New Study Exposes Ballooning State Retirement Shortfalls

By Rachel Whitt

The Pew Center on the States released a study Tuesday showing that the total state pension and retiree gap reached $1.26 trillion in FY 2009.

“As we pointed out last year, the states dug themselves a big hole before the great recession ever hit,” said Susan Urahn, the managing director of Pew Center on the States. “Over the last decade, it was all too common for state leaders to skip or shortchange their annual retirement contributions and increase retiree benefits without checking the price-tag or figuring out how to pay the larger long-term bill.”

Pew’s study shows that the gap between states’ promised employee pensions and the money actually set aside to fund those pensions has worsened significantly during a one year period. Between FY 2008 and FY 2009, the gap grew by 26%, or $250 billion. 

“The larger [the gaps] are, the higher the cost to taxpayers today and for many years to come,” Urahn explained.

The study follows a report the Center released last year entitled, “The Trillion Dollar Gap,” which Pew conducted to “help build high performing states….[that] achieve long-term fiscal health.”

Urahn said that policy-makers in states must now take a long-overdue look how they have “managed or failed to manage” the cost of public employees’ retirement benefits. 
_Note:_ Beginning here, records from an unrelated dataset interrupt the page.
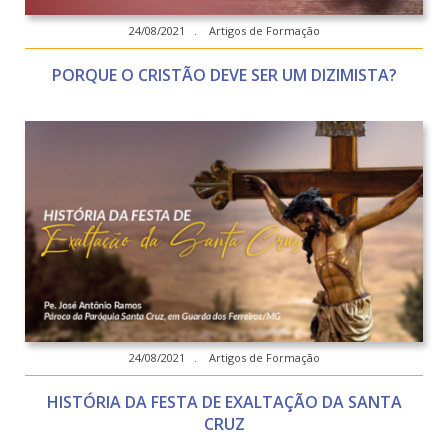
24/08/2021 . Artigos de Formação
PORQUE O CRISTÃO DEVE SER UM DIZIMISTA?
24/08/2021 . Artigos de Formação
HISTÓRIA DA FESTA DE EXALTAÇÃO DA SANTA
CRUZ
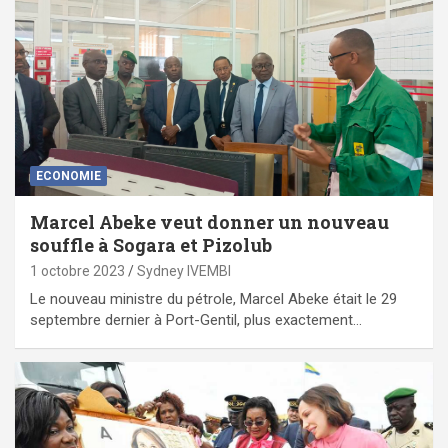
ECONOMIE
Marcel Abeke veut donner un nouveau
souffle à Sogara et Pizolub
1 octobre 2023
Sydney IVEMBI
Le nouveau ministre du pétrole, Marcel Abeke était le 29
septembre dernier à Port-Gentil, plus exactement…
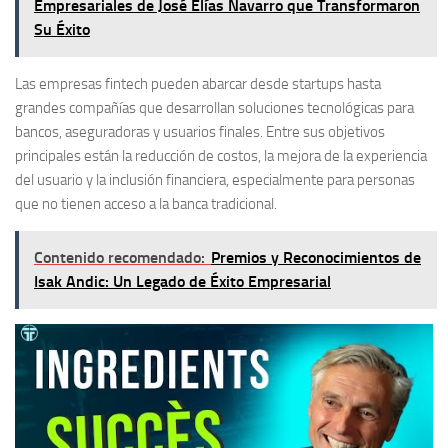
Empresariales de José Elías Navarro que Transformaron
Su Éxito
Las empresas fintech pueden abarcar desde startups hasta
grandes compañías que desarrollan soluciones tecnológicas para
bancos, aseguradoras y usuarios finales. Entre sus objetivos
principales están la reducción de costos, la mejora de la experiencia
del usuario y la inclusión financiera, especialmente para personas
que no tienen acceso a la banca tradicional.
Contenido recomendado:
Premios y Reconocimientos de
Isak Andic: Un Legado de Éxito Empresarial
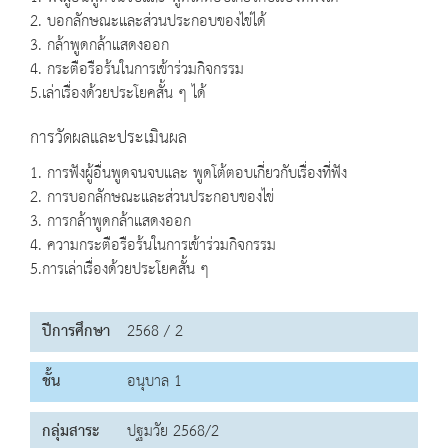
2. บอกลักษณะและส่วนประกอบของไข่ได้
3. กล้าพูดกล้าแสดงออก
4. กระตือรือร้นในการเข้าร่วมกิจกรรม
5.เล่าเรื่องด้วยประโยคสั้น ๆ ได้
การวัดผลและประเมินผล
1. การฟังผู้อื่นพูดจนจบและ พูดโต้ตอบเกี่ยวกับเรื่องที่ฟัง
2. การบอกลักษณะและส่วนประกอบของไข่
3. การกล้าพูดกล้าแสดงออก
4. ความกระตือรือร้นในการเข้าร่วมกิจกรรม
5.การเล่าเรื่องด้วยประโยคสั้น ๆ
ปีการศึกษา
2568 / 2
ชั้น
อนุบาล 1
กลุ่มสาระ
ปฐมวัย 2568/2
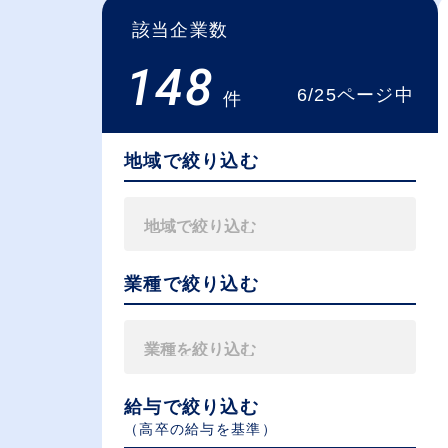
該当企業数
148
6/25ページ中
件
地域で絞り込む
業種で絞り込む
給与で絞り込む
（⾼卒の給与を基準）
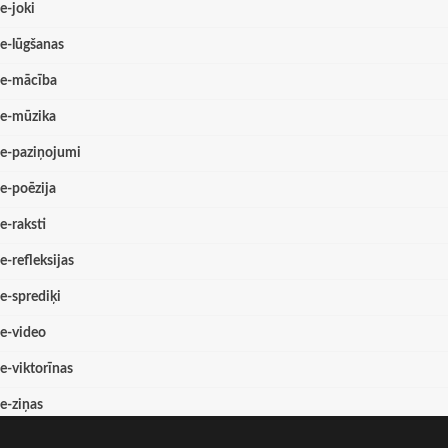
e-joki
e-lūgšanas
e-mācība
e-mūzika
e-paziņojumi
e-poēzija
e-raksti
e-refleksijas
e-sprediķi
e-video
e-viktorīnas
e-ziņas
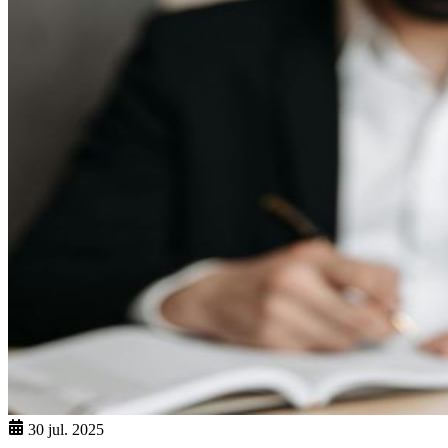
30 jul. 2025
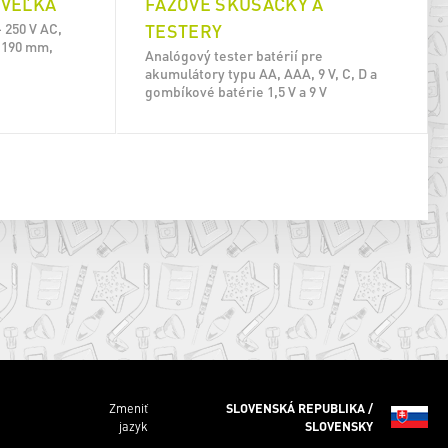
 VEĽKÁ
FÁZOVÉ SKÚŠAČKY A
TESTERY
 250 V AC,
a 190 mm,
Analógový tester batérií pre
akumulátory typu AA, AAA, 9 V, C, D a
gombíkové batérie 1,5 V a 9 V
Zmeniť
SLOVENSKÁ REPUBLIKA /
jazyk
SLOVENSKY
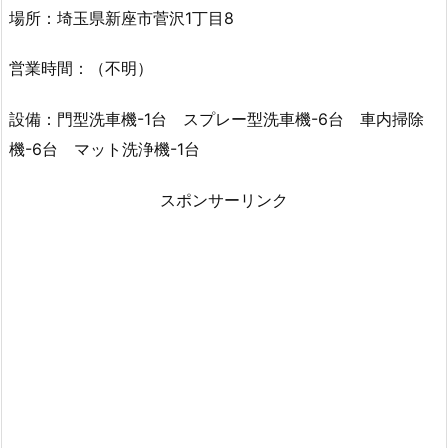
場所：埼玉県新座市菅沢1丁目8
営業時間：（不明）
設備：門型洗車機-1台 スプレー型洗車機-6台 車内掃除
機-6台 マット洗浄機-1台
スポンサーリンク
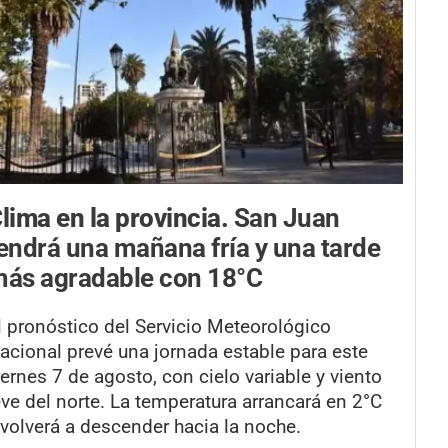
lima en la provincia.
San Juan
endrá una mañana fría y una tarde
ás agradable con 18°C
l pronóstico del Servicio Meteorológico
acional prevé una jornada estable para este
iernes 7 de agosto, con cielo variable y viento
eve del norte. La temperatura arrancará en 2°C
 volverá a descender hacia la noche.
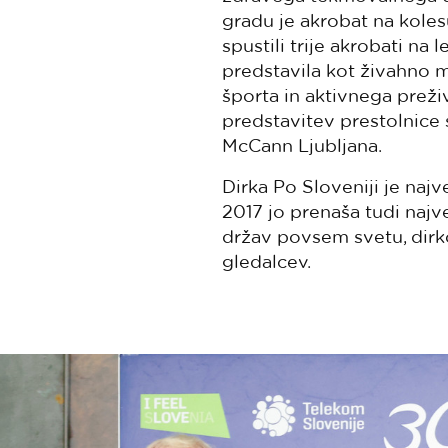
gradu je akrobat na koles
spustili trije akrobati n
predstavila kot živahno me
športa in aktivnega preži
predstavitev prestolnice 
McCann Ljubljana.
Dirka Po Sloveniji je naj
2017 jo prenaša tudi najv
držav povsem svetu, dirko
gledalcev.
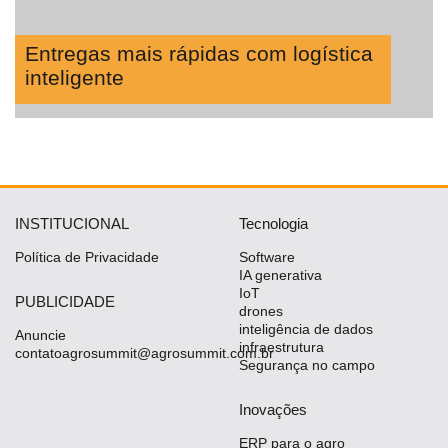
Entregas mais rápidas com logística
inteligente
INSTITUCIONAL
Tecnologia
Política de Privacidade
Software
IA generativa
IoT
PUBLICIDADE
drones
inteligência de dados
Anuncie
infraestrutura
contatoagrosummit@agrosummit.com.br
Segurança no campo
Inovações
ERP para o agro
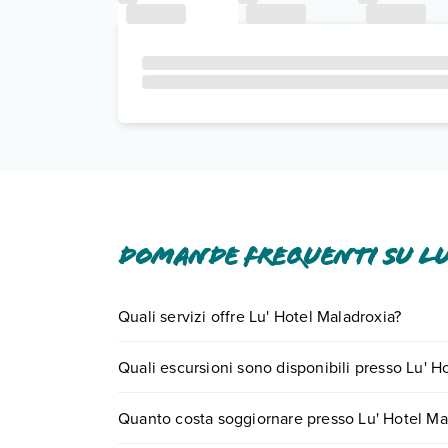
Domande frequenti su Lu
Quali servizi offre Lu' Hotel Maladroxia?
Lu' Hotel Maladroxia offre diversi servizi inclusi 
Quali escursioni sono disponibili presso Lu' H
Scopri tutti i dettagli nel paragrafo dedicato "
Inf
Tante sono le escursioni che potrai vivere soggi
Quanto costa soggiornare presso Lu' Hotel Ma
0721.17231 o
prenotando un appuntamento
.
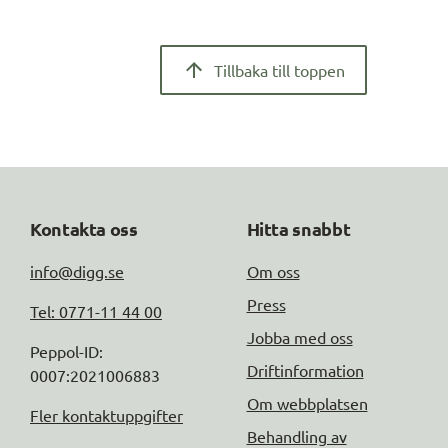
Tillbaka till toppen
Kontakta oss
Hitta snabbt
info@digg.se
Om oss
Press
Tel: 0771-11 44 00
Jobba med oss
Peppol-ID: 
Driftinformation
0007:2021006883
Om webbplatsen
Fler kontaktuppgifter
Behandling av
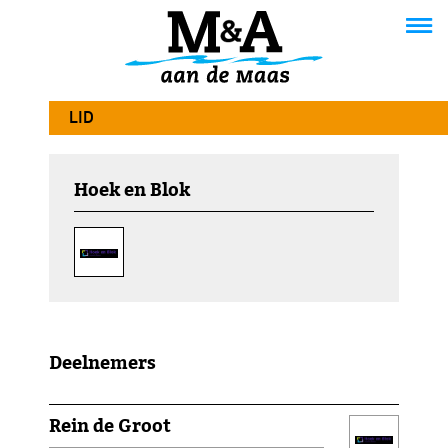
LID
Hoek en Blok
Deelnemers
Rein de Groot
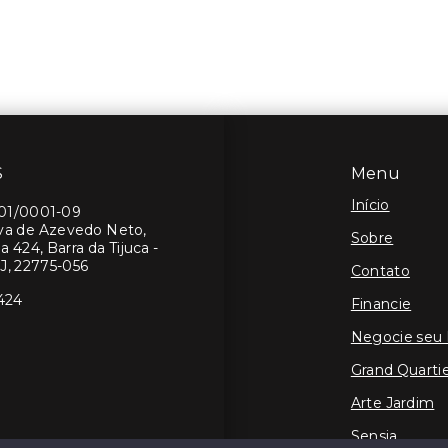
S
Menu
Início
401/0001-09
lva de Azevedo Neto,
Sobre
a 424, Barra da Tijuca -
J, 22775-056
Contato
424
Financie
Negocie seu
Grand Quartie
Arte Jardim
Sensia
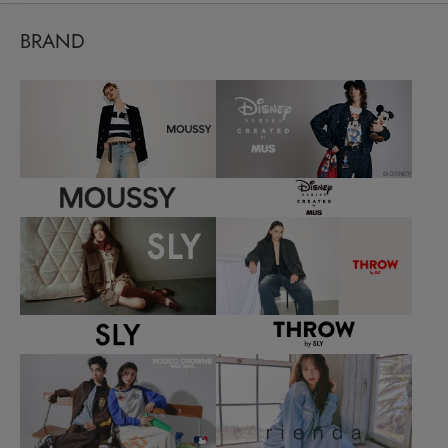
BRAND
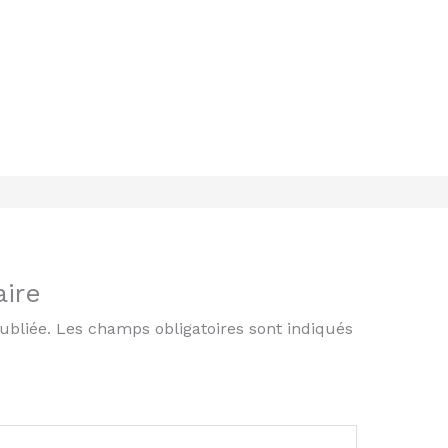
ire
ubliée.
Les champs obligatoires sont indiqués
“Our research is based on state’s comprehensive annual financial reports and pension plan annual reports,” Urahn said. “Each state makes a number of assumptions about factors like how much they will earn on retirement fund investments and their employees life expectancy and retirement dates. Pew’s analysis uses states’ own assumptions.” 

Urahn said that states are attempting a variety of ways to close the gap, including reducing state liability for pensions, hanging benefit levels, and requiring employees to withhold more from their paychecks to their own retirement account.